Face à ces pays qui ont renoncé au nucléaire, la France et le Royaume-Uni ont fait le choix de prolonger leurs activités dans ce domaine. A la suite du rapport sur l’évaluation des installations nucléaires britanniques, le gouvernement a donné son feu vert pour développer son programme nucléaire. Ainsi, David Cameron a donné son assentiment au renouvellement du parc nucléaire du pays, désignant huit nouveaux sites pouvant accueillir de nouvelles centrales.

Le rapport de Mike Weightman, inspecteur en chef des installations nucléaire au Royaume-Uni, mettait également en avant des dispositions en matière de la sécurité des installations présentes sur le territoire. Le rapport a ainsi écarté tout risque de catastrophe de type Fukushima, estimant que celui-ci ne serait “pas crédible” en Grande-Bretagne. Mais des mesures supplémentaires ont été demandées en ce qui concerne la protection des centrales se trouvant en zone inondables.

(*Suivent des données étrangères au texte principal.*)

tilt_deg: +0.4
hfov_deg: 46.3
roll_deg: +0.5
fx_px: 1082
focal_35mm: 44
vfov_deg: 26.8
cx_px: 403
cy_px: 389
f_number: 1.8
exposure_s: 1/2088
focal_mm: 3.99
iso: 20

En France, dès mars 2011, l’Office parlementaire d’évaluation des choix scientifiques et technologiques a été saisi et a rendu en juin 2011 son rapport sur la situation du parc nucléaire français. Ce rapport a souligné la nécessité pour la France de renforcer la sécurité de ses centrales, car “notre pays ne peut se prévaloir d’être totalement à l’abri d’une catastrophe naturelle d’une ampleur inattendue (…) L’industrie nucléaire française doit donc pousser d’un cran encore son investissement dans la sûreté” estiment les parlementaires.

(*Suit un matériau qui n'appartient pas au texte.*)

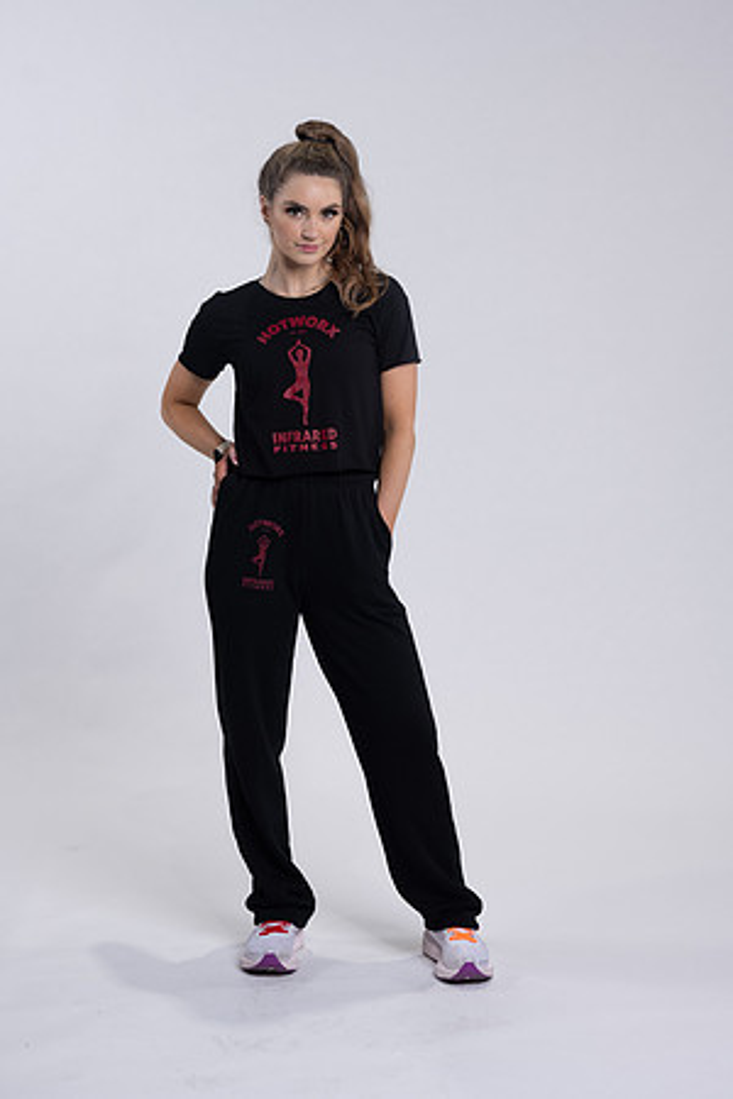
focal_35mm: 85
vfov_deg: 23.9
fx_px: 2596
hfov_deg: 16.1
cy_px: 550
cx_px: 366
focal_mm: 85
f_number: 4
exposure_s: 1/125
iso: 125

La catastrophe de Fukushima a donc tout de même permis une prise de conscience au niveau sécuritaire. De nombreux pays européens ont en effet publié des rapports sur la sécurité de leur parc nucléaire. Mais Greenpeace a d’ores et déjà souligné que les tests de sécurité effectués n’avaient pas pris en compte des situations potentiellement extrêmes, notamment concernant les plans d’évacuation des villes ou encore l’évacuation des eaux contaminées. D’autre part, les Etats membres n’ont pas fourni les mêmes efforts. L’association a ainsi souligné que la République tchèque n’avait publié un rapport que de sept pages sur ses six réacteurs tandis que la Slovénie publiait un rapport de 177 pages sur son seul et unique réacteur.

En réponse à ces divergences entre les rapports étatiques, Günther Oettinger, commissaire européen à l’Energie, a affirmé qu’il ne prendrait pas en compte des tests de sécurité insuffisants. Ces rapports seront en outre réexaminés par les experts d’autres Etats. En cas de doute ou de manquements constatés, la porte-parole du commissaire européen a précisé que des corrections seront demandées aux Etats membres.